The IMAP listener accepts client connections, conducts the pre-authentication dialogue, and bridges the authenticated session to the resolved backend. It serves the implicit-TLS convention on port 993 and the STARTTLS convention on port 143, depending on the listener’s tls mode.

On connection the proxy sends an untagged OK greeting that embeds the advertised capability list and the configured banner. Before authentication it answers a small set of commands itself: CAPABILITY returns the advertised capabilities, NOOP and ID are acknowledged, LOGOUT ends the connection, and STARTTLS upgrades the connection on a STARTTLS listener. All other commands are refused as not allowed in the pre-authentication state.

The advertised capabilities are drawn from [capabilities.imap]. The advertise list provides the base tokens (by default including IMAP4rev2, IMAP4rev1, SASL-IR, LITERAL+ and others), to which the proxy appends the available AUTH= mechanisms.
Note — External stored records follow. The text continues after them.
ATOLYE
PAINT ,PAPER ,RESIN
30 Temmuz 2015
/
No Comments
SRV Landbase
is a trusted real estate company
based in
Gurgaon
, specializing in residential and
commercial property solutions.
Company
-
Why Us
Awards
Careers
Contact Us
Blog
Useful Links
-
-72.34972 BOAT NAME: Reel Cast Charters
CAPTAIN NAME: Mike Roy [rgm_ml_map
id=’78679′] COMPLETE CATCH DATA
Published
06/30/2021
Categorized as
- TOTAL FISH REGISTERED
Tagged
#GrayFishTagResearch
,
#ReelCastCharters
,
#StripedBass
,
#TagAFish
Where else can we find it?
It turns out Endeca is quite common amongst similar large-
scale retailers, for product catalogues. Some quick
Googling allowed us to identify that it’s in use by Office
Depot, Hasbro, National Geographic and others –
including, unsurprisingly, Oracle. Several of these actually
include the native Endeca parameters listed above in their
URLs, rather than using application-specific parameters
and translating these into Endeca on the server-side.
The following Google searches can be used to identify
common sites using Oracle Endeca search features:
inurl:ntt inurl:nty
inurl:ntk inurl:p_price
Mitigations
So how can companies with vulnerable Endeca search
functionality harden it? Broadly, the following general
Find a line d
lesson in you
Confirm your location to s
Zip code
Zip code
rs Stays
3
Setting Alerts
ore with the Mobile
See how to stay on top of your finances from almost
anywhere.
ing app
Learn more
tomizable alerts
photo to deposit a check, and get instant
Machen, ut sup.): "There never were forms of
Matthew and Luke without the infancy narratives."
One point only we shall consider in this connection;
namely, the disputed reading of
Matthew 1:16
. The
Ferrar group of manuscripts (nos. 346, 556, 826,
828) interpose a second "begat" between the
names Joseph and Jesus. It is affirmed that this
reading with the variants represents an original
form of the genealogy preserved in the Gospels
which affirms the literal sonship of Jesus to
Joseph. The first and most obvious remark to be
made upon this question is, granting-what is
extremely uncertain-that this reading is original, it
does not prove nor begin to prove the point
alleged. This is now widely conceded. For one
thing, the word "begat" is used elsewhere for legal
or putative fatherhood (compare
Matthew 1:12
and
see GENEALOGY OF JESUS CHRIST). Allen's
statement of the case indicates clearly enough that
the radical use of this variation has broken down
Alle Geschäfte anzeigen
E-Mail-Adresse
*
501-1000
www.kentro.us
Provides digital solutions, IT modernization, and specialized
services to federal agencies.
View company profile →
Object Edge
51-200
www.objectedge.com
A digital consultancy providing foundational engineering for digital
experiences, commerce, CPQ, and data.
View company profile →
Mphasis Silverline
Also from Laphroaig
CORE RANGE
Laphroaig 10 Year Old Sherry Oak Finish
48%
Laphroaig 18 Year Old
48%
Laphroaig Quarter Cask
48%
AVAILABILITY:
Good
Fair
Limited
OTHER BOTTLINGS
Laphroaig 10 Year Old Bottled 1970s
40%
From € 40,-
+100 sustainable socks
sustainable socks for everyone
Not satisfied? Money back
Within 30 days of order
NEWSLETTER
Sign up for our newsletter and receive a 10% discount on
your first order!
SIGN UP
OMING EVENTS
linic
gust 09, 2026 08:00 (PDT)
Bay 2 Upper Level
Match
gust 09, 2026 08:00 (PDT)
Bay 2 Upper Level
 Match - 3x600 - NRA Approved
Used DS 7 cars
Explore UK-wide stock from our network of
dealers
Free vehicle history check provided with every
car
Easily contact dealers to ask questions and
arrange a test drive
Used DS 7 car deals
When cleartext authentication is not permitted on the current connection, the proxy advertises LOGINDISABLED and adds STARTTLS on a STARTTLS listener, signalling to clients that the connection must be secured first.

Two authentication paths are accepted. The AUTHENTICATE command carries a SASL mechanism, one of PLAIN, OAUTHBEARER or XOAUTH2; the initial response may be supplied inline (when the client uses SASL-IR) or provided after the proxy’s continuation prompt. The LOGIN command supplies a username and password directly, which the proxy treats as PLAIN. The AUTH=LOGIN mechanism is not offered, and an attempt to use it is rejected.
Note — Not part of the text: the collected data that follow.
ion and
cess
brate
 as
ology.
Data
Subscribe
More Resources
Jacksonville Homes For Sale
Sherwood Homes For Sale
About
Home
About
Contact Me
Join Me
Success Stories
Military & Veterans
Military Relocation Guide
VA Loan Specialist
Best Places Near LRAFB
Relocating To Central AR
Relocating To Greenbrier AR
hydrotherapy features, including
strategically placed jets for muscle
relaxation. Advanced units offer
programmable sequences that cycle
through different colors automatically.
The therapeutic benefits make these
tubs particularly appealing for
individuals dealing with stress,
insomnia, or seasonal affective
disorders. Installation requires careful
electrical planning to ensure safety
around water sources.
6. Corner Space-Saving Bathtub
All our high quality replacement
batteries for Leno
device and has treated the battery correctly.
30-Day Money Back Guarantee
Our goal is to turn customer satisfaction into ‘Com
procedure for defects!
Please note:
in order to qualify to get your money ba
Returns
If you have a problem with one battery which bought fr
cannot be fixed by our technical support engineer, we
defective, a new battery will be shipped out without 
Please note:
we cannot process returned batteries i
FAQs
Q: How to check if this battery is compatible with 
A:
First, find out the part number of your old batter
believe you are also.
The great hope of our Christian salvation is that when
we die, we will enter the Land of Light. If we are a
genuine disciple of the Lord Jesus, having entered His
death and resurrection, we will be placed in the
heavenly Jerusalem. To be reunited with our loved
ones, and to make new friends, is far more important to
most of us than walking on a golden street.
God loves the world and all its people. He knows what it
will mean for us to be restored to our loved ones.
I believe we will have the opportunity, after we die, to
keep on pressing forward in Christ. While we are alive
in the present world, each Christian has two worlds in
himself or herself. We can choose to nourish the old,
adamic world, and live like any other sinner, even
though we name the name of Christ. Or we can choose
Cleartext authentication, meaning LOGIN or AUTHENTICATE PLAIN, is gated on transport security: unless allow_plain_auth_without_tls is set, it is refused with a privacy-required error until the connection is encrypted by implicit TLS or STARTTLS. From the accepted credentials the proxy extracts the routing identifier as described under Routing, resolves the destination, and proceeds to the backend.

The proxy connects to the destination’s IMAP endpoint and reads the backend’s greeting. On a STARTTLS endpoint it confirms the backend advertises STARTTLS, issues the command, and upgrades the connection before continuing. It then verifies the backend leg is encrypted (or that the destination has opted into plaintext authentication).

When the destination uses XCLIENT forwarding, the proxy sends an ID command before authenticating, provided the backend advertised ID support, conveying the originating and connected addresses and ports, the forwarding time-to-live, a session identifier and the transport security in the x-originating-ip, x-connected-ip and related fields. It then replays the client’s AUTHENTICATE command to the backend, relays the result to the client, and on success bridges the two connections. From that point the client and backend exchange IMAP traffic directly, including long-lived IDLE sessions, until the connection closes or the bridge_idle timeout is reached.